Source extract>
● ● ● ●

| name | asr-timing-review |
| description | Use for global recorded-video transcript and timing work: run ASR, inspect timestamped transcript segments, infer intended speech, manually decide visual cue timestamps, and produce timing-cues.json without relying on automatic cue matching alone. |
ASR Timing Review
ASR is evidence for editorial timing, not the final authority.
Required Loop
- Run the local ASR command when available:
LESSON_ID=<lesson-id> npm run asr:recording
- Read
shared/composer/<lesson-id>/asr-transcript.json.
- Compare the raw ASR with the intended script, recording context, and audio/video timing.
- Write a human-review ledger:
- time range
- raw ASR text
- inferred intended speech
- visual event
- confidence
- review note
- Manually write
timing-cues.json from the reviewed ledger.
- Update render-plan shot starts/durations only after the ledger explains why each cue time is chosen.
Rules
- NEVER treat programmatic cue matching as final timing when ASR is weak.

● ● ● ●

Check your understanding>
1: According to the ASR timing review guide, what must the ledger explain before render-plan shot starts and durations are updated?
2: Please continue the ASR timing review guide from its last rule.
The listing below comes from a separate source.

Collected data>
● ● ● ●

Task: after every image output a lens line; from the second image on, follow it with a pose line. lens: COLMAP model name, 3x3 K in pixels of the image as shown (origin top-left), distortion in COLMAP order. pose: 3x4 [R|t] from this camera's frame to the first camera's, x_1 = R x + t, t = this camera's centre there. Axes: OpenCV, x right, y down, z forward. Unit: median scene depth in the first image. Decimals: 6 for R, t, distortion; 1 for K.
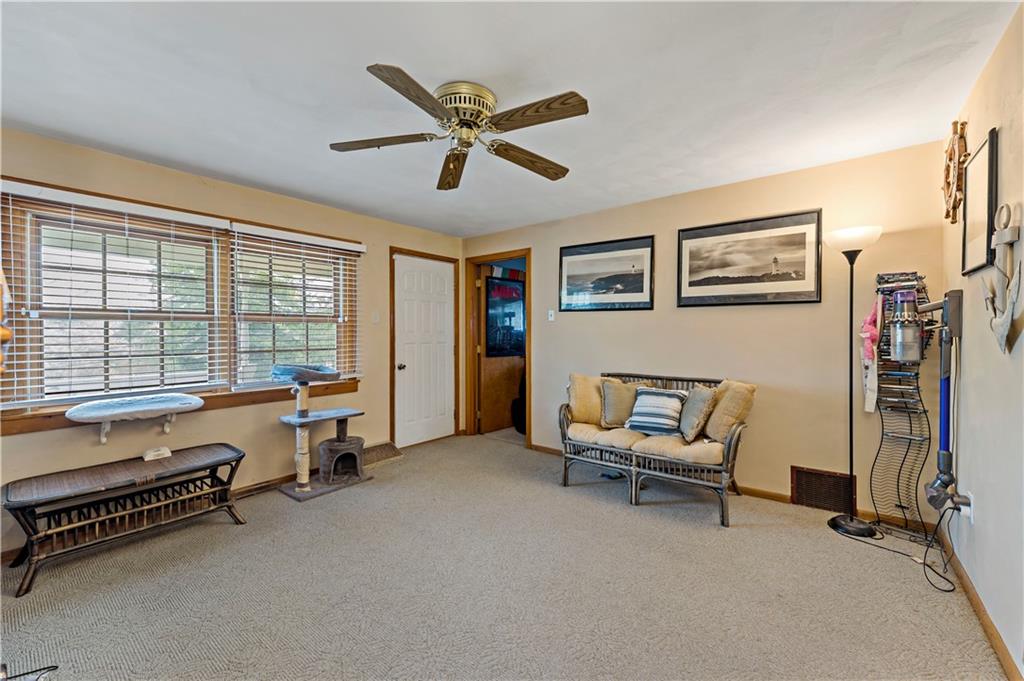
lens RADIAL K [[411.6, 0, 507.0], [0, 411.6, 339.3], [0, 0, 1]] dist [-0.002405, 0.000276]
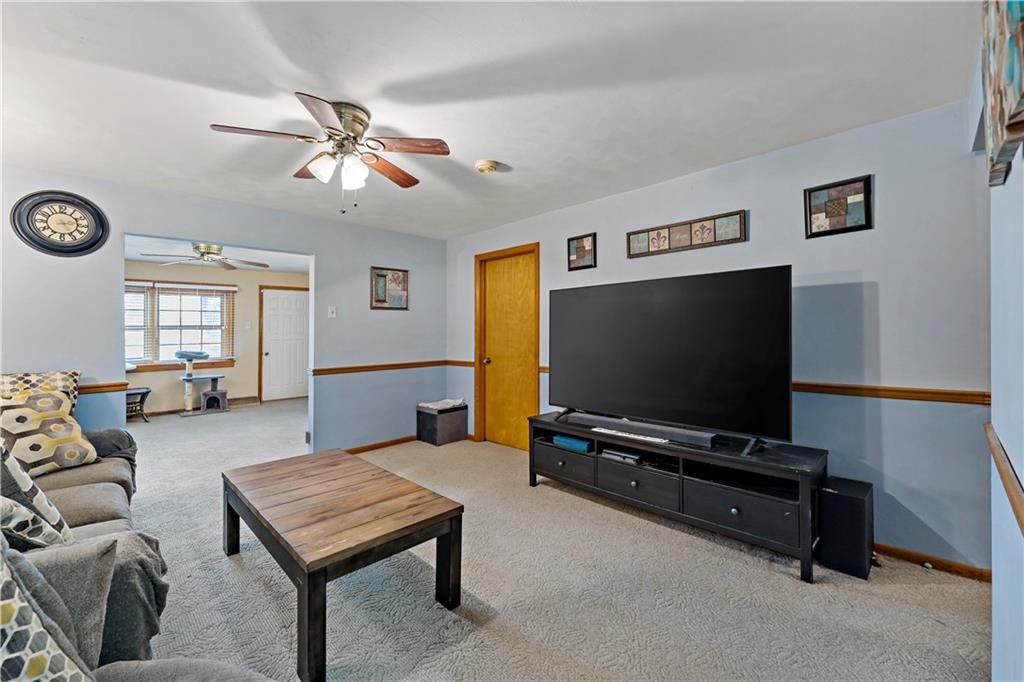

● ● ● ●

Expected responses>
1: It must explain why each cue time is chosen.

2:
- NEVER match only sparse English tech tokens in Chinese recordings.
- Use rough script timestamps only as prior expectations, not final timing.
- If the ASR is crowded but the idea is inferable, state the inferred intended speech and use the timestamp range.
- If the idea is not inferable, mark
needs_manual_review and do not call the render final.
- Prefer cue anchors that the speaker can say clearly next time, such as
第一条:动画时钟, 第二条:浏览器资产, 警告:不是迁移口号, and 最后:声音驱动画布.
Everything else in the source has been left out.